Top positive review
17 people found this helpful
A great resource for people of all ages
on September 9, 2012
I was over halfway through this book when I realized it was meant for a younger audience. I saw it on display with other Titanic books at the library, in honor of the 100th anniversary of the sinking, and thought it looked like a good book. But even if it is geared towards a younger crowd, even an adult Titanic buff can appreciate it. So many people were on board, and there are still so many angles to the ship's construction, the early days before it sailed from Queenstown into the Atlantic, the people who were on board, the sinking, the rescue of the survivors, the aftermath, and the ship's discovery decades later. There's always a new way to approach the material and provide new insights and unearthed facts. People who claim that there are "too many" books about the Titanic (or any other popular era or topic in history, like World War II) either aren't reading enough variety on the subject, or don't realize it's not "the same old story told a hundred ways."
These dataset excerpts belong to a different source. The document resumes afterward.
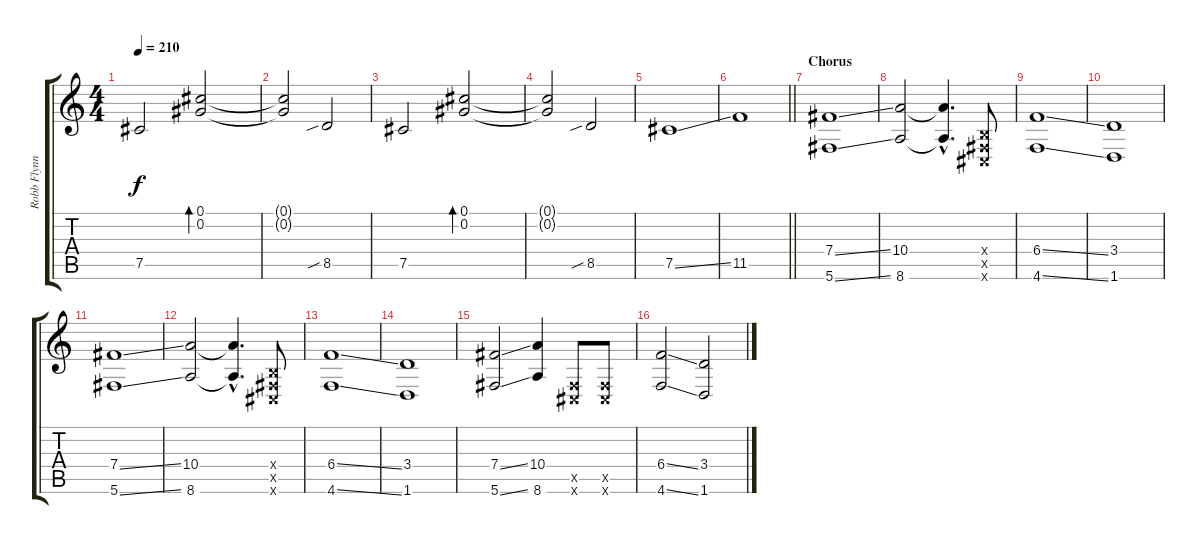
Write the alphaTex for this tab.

\track ("Robb Flynn" "Robb Flynn") {instrument distortionguitar}
\staff {score tabs}
\tuning (Db4 Ab3 E3 B2 Gb2 Db2) {hide}
\ts (4 4)
\tempo 210
\clef g2
\ks c
7.5.2{dy f} (0.1 0.2).2{bd 240} |
(0.1{t} 0.2{t}).2 8.5{sib}.2 |
7.5.2 (0.1 0.2).2{bd 240} |
(0.1{t} 0.2{t}).2 8.5{sib}.2 |
7.5{ss}.1 |
\barLineRight lightlight
11.5.1 |
\section ("" "Chorus")
(7.4{ss} 5.6{ss}).1 |
(10.4 8.6).2 (10.4{hac t} 8.6{hac t}).4{d} (0.4{x} 0.5{x} 0.6{x}).8 |
(6.4{ss} 4.6{ss}).1 |
(3.4 1.6).1 |
(7.4{ss} 5.6{ss}).1 |
(10.4 8.6).2 (10.4{hac t} 8.6{hac t}).4{d} (0.4{x} 0.5{x} 0.6{x}).8 |
(6.4{ss} 4.6{ss}).1 |
(3.4 1.6).1 |
(7.4{ss} 5.6{ss}).2 (10.4 8.6).4 (0.5{x} 0.6{x}).8 (0.5{x} 0.6{x}).8 |
(6.4{ss} 4.6{ss}).2 (3.4 1.6).2
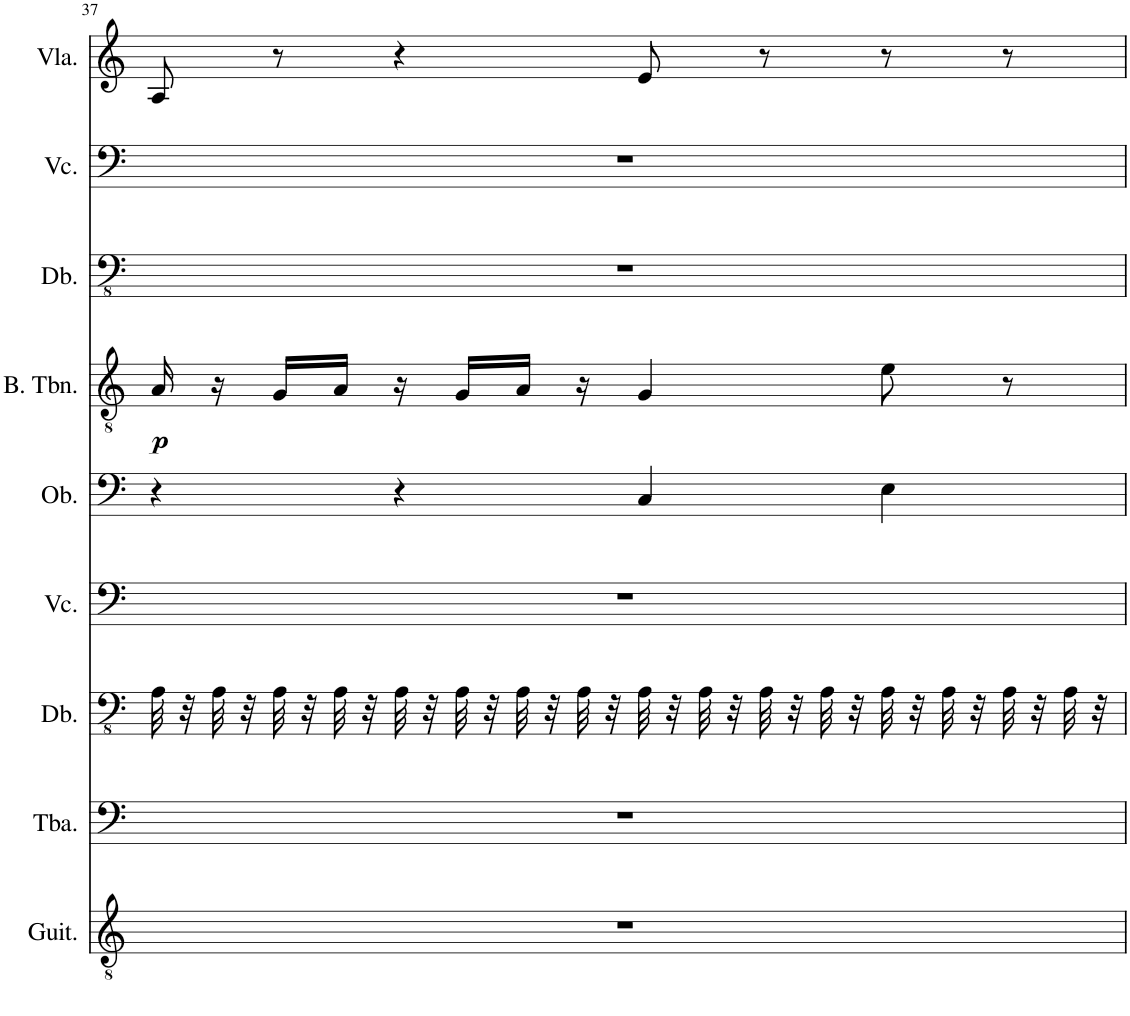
**kern	**kern	**kern	**kern	**kern	**kern	**dynam	**kern	**kern	**kern
*part9	*part8	*part7	*part6	*part5	*part4	*part4	*part3	*part2	*part1
*staff9	*staff8	*staff7	*staff6	*staff5	*staff4	*staff4	*staff3	*staff2	*staff1
*I"Classical Guitar	*I"Tuba	*I"Double Bass	*I"Violoncello	*I"Oboe	*I"Bass Trombone	*	*I"Double Bass	*I"Violoncello	*I"Viola
*I'Guit.	*I'Tba.	*I'Db.	*I'Vc.	*I'Ob.	*I'B. Tbn.	*	*I'Db.	*I'Vc.	*I'Vla.
!!LO:PB:g=z
*clefGv2	*clefF4	*clefFv4	*clefF4	*clefF4	*clefGv2	*	*clefFv4	*clefF4	*clefG2
*	*	*Trd7c12	*	*Trd-14c-24	*	*	*Trd7c12	*	*
*k[]	*k[]	*k[]	*k[]	*k[]	*k[]	*	*k[]	*k[]	*k[]
*M4/4	*M4/4	*M4/4	*M4/4	*M4/4	*M4/4	*	*M4/4	*M4/4	*M4/4
=37	=37	=37	=37	=37	=37	=37	=37	=37	=37
!	!	!	!	!	!	!LO:DY:b	!	!	!
1r	1r	32AA\	1r	4r	16A/	p	1r	1r	8A/
.	.	32r	.	.	.	.	.	.	.
.	.	32AA\	.	.	16r	.	.	.	.
.	.	32r	.	.	.	.	.	.	.
.	.	32AA\	.	.	16G/LL	.	.	.	8r
.	.	32r	.	.	.	.	.	.	.
.	.	32AA\	.	.	16A/JJ	.	.	.	.
.	.	32r	.	.	.	.	.	.	.
.	.	32AA\	.	4r	16r	.	.	.	4r
.	.	32r	.	.	.	.	.	.	.
.	.	32AA\	.	.	16G/LL	.	.	.	.
.	.	32r	.	.	.	.	.	.	.
.	.	32AA\	.	.	16A/JJ	.	.	.	.
.	.	32r	.	.	.	.	.	.	.
.	.	32AA\	.	.	16r	.	.	.	.
.	.	32r	.	.	.	.	.	.	.
.	.	32AA\	.	4C/	4G/	.	.	.	8e/
.	.	32r	.	.	.	.	.	.	.
.	.	32AA\	.	.	.	.	.	.	.
.	.	32r	.	.	.	.	.	.	.
.	.	32AA\	.	.	.	.	.	.	8r
.	.	32r	.	.	.	.	.	.	.
.	.	32AA\	.	.	.	.	.	.	.
.	.	32r	.	.	.	.	.	.	.
.	.	32AA\	.	4E\	8e\	.	.	.	8r
.	.	32r	.	.	.	.	.	.	.
.	.	32AA\	.	.	.	.	.	.	.
.	.	32r	.	.	.	.	.	.	.
.	.	32AA\	.	.	8r	.	.	.	8r
.	.	32r	.	.	.	.	.	.	.
.	.	32AA\	.	.	.	.	.	.	.
.	.	32r	.	.	.	.	.	.	.
=	=	=	=	=	=	=	=	=	=
*-	*-	*-	*-	*-	*-	*-	*-	*-	*-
I loved all the pictures in this book, particularly from future priest Frank Brown, a shutterbug who got a first-class ticket for the ship's two-day maiden voyage as a present from an uncle. These pictures are such priceless artifacts, documenting the ship in ways we might never have known merely from written descriptions. Also nice were the inclusion of materials like telegrams, tickets, menus, and witness testimonies. They add so much to the historical narrative. I also like how there was some information on the building of the ship, the White Star line, the Harland and Wolff shipbuilding company, and what led up to building such a gigantic luxury ship. It's always good to have some backstory, since events don't happen overnight or in a vacuum. There can't really be a full understanding or appreciation of Titanic history if all one knows about is the sinking. There was so much more to this story than the famous tragedy.
By focusing on a few passengers in particular (such as young Frankie Goldsmith, stewardess Violet Jessop, Norwegian immigrant Ole Abelseth, science teacher Joseph Beesley, and high school boy Jack Thayer, all of whom survived), it helps to personalize the tragedy. It doesn't mean much to quote figures of how many lived and how many died if one doesn't know who some of the survivors and victims were. Each person had a story that was unique, in spite of the common tragedy they experienced.